*** Given records Section Begins ***

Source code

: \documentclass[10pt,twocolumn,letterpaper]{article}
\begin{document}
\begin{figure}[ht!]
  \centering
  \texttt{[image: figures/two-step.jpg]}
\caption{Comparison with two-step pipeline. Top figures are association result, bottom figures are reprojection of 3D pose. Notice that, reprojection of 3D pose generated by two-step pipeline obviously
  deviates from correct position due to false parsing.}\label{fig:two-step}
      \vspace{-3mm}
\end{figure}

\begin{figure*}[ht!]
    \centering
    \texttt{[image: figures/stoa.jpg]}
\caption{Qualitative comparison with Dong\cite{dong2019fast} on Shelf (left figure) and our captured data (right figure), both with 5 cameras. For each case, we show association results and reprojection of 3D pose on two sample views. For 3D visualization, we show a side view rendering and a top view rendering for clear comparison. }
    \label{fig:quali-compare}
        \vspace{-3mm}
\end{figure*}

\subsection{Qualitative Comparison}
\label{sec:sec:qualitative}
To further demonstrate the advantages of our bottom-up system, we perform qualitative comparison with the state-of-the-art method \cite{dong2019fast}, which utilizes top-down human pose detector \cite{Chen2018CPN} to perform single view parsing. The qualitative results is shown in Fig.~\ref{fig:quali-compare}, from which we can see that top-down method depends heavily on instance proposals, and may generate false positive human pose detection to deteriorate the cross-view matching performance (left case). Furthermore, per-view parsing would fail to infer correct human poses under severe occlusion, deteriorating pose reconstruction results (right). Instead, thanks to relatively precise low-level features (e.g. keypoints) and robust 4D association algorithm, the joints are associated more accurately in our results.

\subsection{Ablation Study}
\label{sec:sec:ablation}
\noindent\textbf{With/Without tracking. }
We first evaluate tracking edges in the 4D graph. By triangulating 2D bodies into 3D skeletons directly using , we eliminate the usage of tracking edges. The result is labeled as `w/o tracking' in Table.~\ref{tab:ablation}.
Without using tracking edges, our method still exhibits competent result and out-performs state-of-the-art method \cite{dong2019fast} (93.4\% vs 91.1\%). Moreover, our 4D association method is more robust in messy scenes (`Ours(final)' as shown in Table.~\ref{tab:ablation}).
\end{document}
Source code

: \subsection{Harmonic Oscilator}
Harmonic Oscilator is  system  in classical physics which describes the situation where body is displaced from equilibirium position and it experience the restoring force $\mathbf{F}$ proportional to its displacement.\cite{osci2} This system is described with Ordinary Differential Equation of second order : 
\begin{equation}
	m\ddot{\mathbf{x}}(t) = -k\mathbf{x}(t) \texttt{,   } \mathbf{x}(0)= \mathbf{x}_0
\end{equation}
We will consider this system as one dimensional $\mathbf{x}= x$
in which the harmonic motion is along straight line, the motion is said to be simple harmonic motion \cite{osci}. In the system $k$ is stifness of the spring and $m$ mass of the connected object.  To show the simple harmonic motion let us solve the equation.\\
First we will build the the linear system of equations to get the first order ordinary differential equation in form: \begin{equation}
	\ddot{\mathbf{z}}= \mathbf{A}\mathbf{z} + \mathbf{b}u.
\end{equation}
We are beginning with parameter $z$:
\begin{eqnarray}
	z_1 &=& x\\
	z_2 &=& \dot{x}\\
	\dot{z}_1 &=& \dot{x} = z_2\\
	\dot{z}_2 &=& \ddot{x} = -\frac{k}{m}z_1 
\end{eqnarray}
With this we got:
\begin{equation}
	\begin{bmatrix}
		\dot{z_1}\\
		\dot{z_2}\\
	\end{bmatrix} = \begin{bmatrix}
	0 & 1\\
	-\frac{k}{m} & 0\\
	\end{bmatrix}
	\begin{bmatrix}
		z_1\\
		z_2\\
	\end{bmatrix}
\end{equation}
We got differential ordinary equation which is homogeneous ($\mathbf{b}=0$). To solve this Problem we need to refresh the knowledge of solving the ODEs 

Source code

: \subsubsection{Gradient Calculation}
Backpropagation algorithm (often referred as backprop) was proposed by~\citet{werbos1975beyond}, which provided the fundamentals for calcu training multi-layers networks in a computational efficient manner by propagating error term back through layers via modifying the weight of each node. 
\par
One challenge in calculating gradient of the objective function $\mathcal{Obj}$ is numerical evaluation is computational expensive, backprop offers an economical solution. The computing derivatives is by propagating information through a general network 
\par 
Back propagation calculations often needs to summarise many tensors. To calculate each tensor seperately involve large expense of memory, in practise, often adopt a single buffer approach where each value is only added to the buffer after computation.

*** Given records Section Ends ***

• Exercise details
Pick every line of the data that includes the string "edges".

• Task solution
We first evaluate tracking edges in the 4D graph. By triangulating 2D bodies into 3D skeletons directly using , we eliminate the usage of tracking edges. The result is labeled as `w/o tracking' in Table.~\ref{tab:ablation}.
Without using tracking edges, our method still exhibits competent result and out-performs state-of-the-art method \cite{dong2019fast} (93.4\% vs 91.1\%). Moreover, our 4D association method is more robust in messy scenes (`Ours(final)' as shown in Table.~\ref{tab:ablation}).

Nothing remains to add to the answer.